Personal information
- Full name: Richard Adam Logan
- Date of birth: 18 February 1988 (age 38)
- Place of birth: Washington, Tyne and Wear, England
- Height: 6 ft 0 in (1.83 m)
- Position: Forward

Youth career
- Darlington

Senior career*
- Years: Team / Apps / (Gls)
- 2005–2007: Darlington / 1 / (0)
- 2005: → Workington (loan) / 4 / (0)
- 2006: → Gateshead (loan) / 0 / (0)
- 2007: Virginia Beach Mariners
- 2007: Ostevalls
- 2007: Blyth Spartans
- 2009–2010: Consett
- 2010–2011: Sunderland RCA / 27 / (11)
- 2011–: Shildon

= Richard Logan (footballer, born 1988) =

English footballer

Richard Adam Logan (born 18 February 1988) is an English professional football forward who played in the Football League for Darlington. His brother is England goalkeeper Jordan Pickford.

==Career==
He began his career as a trainee with Darlington. He made his league debut as a 16-year-old substitute on 5 March 2005, as a second-half substitute for Keith Gilroy in a 1–0 win at home to Bury.

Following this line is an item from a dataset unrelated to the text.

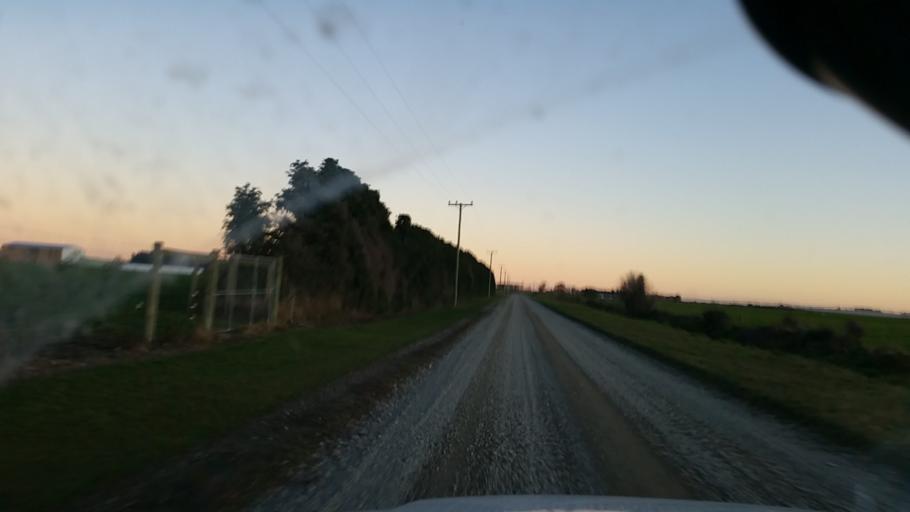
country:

In need of the first-team experience, he was allowed to join Workington on loan in September 2005. Still on the outside of Darlington's first team squad, he joined Gateshead on loan in September 2006.

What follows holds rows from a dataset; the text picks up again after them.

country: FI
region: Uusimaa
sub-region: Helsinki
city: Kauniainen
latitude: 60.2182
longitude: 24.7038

He was released by Darlington in January 2007. He then went on to sign for the Virginia Beach Mariners, managed by former Northern Ireland international Colin Clarke. He subsequently moved to Sweden to play for Ostevalls before signing for Conference North side Blyth Spartans on 5 October 2007.

In 2009, he was playing for Consett. From Consett he moved on to Sunderland RCA where he had a good season, he went on to play for Shildon for the 2011–12 season. During pre-season for Shildon, he suffered a cruciate ligament injury ruling him out until the 2013 season.